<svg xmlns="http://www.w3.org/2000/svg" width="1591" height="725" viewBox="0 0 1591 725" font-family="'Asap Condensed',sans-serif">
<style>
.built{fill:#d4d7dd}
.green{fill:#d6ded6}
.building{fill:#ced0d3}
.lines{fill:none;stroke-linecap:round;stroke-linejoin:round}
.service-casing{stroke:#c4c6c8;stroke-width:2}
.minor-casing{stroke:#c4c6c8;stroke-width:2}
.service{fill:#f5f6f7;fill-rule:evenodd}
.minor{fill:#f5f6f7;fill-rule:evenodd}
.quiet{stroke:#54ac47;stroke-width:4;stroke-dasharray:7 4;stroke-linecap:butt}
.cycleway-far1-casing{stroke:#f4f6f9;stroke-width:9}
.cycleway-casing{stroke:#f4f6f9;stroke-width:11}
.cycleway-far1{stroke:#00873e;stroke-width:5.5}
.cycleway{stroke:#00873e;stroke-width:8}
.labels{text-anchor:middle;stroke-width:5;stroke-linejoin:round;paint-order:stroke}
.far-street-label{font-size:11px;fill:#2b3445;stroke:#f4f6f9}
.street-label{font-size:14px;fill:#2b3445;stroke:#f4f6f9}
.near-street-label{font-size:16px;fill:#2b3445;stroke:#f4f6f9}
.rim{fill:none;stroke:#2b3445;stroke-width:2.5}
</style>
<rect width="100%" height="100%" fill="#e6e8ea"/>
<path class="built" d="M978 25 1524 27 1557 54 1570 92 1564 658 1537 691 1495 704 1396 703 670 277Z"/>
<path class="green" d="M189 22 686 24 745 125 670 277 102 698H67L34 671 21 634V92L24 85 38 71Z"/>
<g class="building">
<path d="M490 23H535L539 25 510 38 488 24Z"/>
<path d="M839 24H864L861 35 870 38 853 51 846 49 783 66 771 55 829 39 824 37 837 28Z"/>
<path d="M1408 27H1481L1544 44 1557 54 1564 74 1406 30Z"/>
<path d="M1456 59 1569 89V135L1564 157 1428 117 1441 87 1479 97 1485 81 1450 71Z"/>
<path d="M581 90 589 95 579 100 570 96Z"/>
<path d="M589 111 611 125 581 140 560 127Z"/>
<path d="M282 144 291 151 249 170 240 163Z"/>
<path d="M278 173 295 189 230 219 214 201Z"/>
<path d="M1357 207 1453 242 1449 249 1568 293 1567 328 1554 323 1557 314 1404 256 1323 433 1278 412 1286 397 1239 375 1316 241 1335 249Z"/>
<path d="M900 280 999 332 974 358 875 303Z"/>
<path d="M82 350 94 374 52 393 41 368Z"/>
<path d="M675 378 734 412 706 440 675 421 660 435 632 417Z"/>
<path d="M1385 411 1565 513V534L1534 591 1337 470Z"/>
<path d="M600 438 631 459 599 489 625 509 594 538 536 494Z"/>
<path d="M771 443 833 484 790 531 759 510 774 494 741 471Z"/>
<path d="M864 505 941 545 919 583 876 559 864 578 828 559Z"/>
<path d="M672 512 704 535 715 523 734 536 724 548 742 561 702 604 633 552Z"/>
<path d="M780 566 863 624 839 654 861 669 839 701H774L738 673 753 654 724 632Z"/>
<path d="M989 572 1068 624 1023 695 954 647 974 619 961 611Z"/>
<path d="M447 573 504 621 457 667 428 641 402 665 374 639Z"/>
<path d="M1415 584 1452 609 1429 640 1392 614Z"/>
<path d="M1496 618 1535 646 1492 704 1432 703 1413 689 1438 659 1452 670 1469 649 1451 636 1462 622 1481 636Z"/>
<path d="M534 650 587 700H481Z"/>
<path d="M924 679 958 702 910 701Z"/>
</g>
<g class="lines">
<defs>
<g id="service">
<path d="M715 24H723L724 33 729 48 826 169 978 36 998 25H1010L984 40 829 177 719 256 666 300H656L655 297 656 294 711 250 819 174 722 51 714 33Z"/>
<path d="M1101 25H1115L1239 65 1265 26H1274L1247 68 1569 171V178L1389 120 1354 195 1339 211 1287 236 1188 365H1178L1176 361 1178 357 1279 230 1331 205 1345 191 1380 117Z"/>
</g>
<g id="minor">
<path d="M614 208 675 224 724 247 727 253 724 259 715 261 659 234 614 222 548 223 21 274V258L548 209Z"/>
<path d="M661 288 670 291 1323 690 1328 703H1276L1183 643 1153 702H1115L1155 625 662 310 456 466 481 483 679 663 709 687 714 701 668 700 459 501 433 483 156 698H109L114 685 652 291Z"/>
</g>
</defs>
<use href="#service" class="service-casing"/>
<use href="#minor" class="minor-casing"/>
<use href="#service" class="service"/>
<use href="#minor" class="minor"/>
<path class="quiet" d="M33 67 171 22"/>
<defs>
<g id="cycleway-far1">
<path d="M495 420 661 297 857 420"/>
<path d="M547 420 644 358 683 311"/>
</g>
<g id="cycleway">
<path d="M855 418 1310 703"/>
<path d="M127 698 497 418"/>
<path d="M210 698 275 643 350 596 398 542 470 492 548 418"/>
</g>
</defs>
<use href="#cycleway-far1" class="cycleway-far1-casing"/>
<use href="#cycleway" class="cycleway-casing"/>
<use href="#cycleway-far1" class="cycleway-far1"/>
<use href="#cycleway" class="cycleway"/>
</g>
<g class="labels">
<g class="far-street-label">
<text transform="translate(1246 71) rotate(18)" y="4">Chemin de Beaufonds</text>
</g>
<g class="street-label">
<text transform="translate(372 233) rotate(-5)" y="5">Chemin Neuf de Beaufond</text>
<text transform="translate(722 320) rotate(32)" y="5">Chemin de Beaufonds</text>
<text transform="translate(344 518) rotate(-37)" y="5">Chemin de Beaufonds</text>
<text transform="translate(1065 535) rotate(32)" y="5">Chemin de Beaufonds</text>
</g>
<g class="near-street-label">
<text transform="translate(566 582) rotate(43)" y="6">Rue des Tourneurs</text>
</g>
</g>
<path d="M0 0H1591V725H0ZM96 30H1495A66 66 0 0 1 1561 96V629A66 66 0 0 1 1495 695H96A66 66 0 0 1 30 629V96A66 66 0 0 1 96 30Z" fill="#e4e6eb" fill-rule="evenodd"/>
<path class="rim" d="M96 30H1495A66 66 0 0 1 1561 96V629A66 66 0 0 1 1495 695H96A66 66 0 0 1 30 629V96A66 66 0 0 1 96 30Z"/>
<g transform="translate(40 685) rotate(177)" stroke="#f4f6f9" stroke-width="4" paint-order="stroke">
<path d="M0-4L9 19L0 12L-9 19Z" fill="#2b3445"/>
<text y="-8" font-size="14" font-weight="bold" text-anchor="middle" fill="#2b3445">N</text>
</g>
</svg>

WHAT IS NEEDED |
Every line above carrying the word "lines" needs to be shown.

RESPONSE BOX |
.lines{fill:none;stroke-linecap:round;stroke-linejoin:round}
<g class="lines">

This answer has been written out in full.